A veces consigues que tu cerebro haga conexión, a veces tus pasos dejan de ser erráticos y consigues que obedezcan a algún propósito. A veces, te acercas a esos cristales y ves a las otras Adrianas, los maniquíes hechos a tu medida, vestidas todas de formas distintas y con los ojos en blanco, estáticas y frágiles, todas y ninguna tú. Acaricias la barrera invisible y apoyas tu frente contra ella, y pasas horas observándolas y esperando que alguna se mueva, estás convencida que si pudieras tocarlas cobrarían vida y harían lo que tú quisieras. Pero eso también te da miedo, y huyes y te escondes.

Pero esta vez alguien se ha dado cuenta de que estabas ahí y te ha reconocido, y esta vez no hay salida, Adriana, esta vez el hombre gordo se va a asegurar de que Mateo haga lo que tiene que hacer.

*

Te alegras de ver a Mateo.

Tu mente licuada ha olvidado que aquel día no te ayudó a colocarte la ropa. Metió los dedos en tu herida y tiró de sus límites para abrirla, sonrió mientras te oía aullar, te golpeó y te arrastró a un callejón esperando que murieras, sabiendo que si llegabas a recuperarte no serías capaz de explicarte, sabiendo que a nadie le importa el destino de una vagabunda enferma, habiéndote encontrado viviendo en la calle él mismo, utilizando tus formas perfectas y luego deshaciéndose de ti.

Pero Mateo ha vuelto a por ti, y sabiéndote animal agita la comida delante de tu cara, y siendo un animal te lanzas a por ella.

- Las chicas guapas como tú no deberían volverse locas... – dice, mientras engulles la comida.

Extiende su mano y acaricia tu cabeza.
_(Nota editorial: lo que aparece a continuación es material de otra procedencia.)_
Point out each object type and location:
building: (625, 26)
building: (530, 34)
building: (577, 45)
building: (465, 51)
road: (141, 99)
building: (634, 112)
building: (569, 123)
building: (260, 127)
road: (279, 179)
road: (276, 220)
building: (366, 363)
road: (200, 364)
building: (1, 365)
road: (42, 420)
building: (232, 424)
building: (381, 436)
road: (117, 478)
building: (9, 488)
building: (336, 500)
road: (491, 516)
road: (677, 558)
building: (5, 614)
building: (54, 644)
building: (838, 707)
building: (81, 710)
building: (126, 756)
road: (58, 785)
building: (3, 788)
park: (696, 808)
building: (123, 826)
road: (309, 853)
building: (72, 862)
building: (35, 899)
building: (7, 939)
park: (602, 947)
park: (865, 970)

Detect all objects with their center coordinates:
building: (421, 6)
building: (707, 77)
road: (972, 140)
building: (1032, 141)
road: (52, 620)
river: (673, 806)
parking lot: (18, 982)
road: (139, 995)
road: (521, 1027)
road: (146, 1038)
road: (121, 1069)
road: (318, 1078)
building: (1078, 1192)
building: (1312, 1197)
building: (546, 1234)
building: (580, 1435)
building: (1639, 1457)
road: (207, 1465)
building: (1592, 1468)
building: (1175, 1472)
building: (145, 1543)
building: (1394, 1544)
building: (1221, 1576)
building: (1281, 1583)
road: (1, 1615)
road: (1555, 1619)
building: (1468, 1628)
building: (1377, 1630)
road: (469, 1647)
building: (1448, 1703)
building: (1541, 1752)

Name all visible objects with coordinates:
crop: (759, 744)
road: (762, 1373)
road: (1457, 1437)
Entierra sus dedos entre tus cabellos sucios, los desliza siguiendo la forma de tu pequeño cráneo y termina por cerrarlos en una garra, retiene la mata rubia y tira de ella hasta obligarte a extender el cuello y hacer contacto visual. Mientras se entretiene en delimitar con su mirada las cejas, la nariz, los labios perfectos, te clava el cuchillo entre las costillas, justo en el corazón, y un pequeño río de sangre se desliza por la comisura de tu boca, y cuando él suelta su risa cruel, la comisura se contrae y el resto de tu cara se desdibuja en un símbolo de interrogación, y todo se vuelve negro.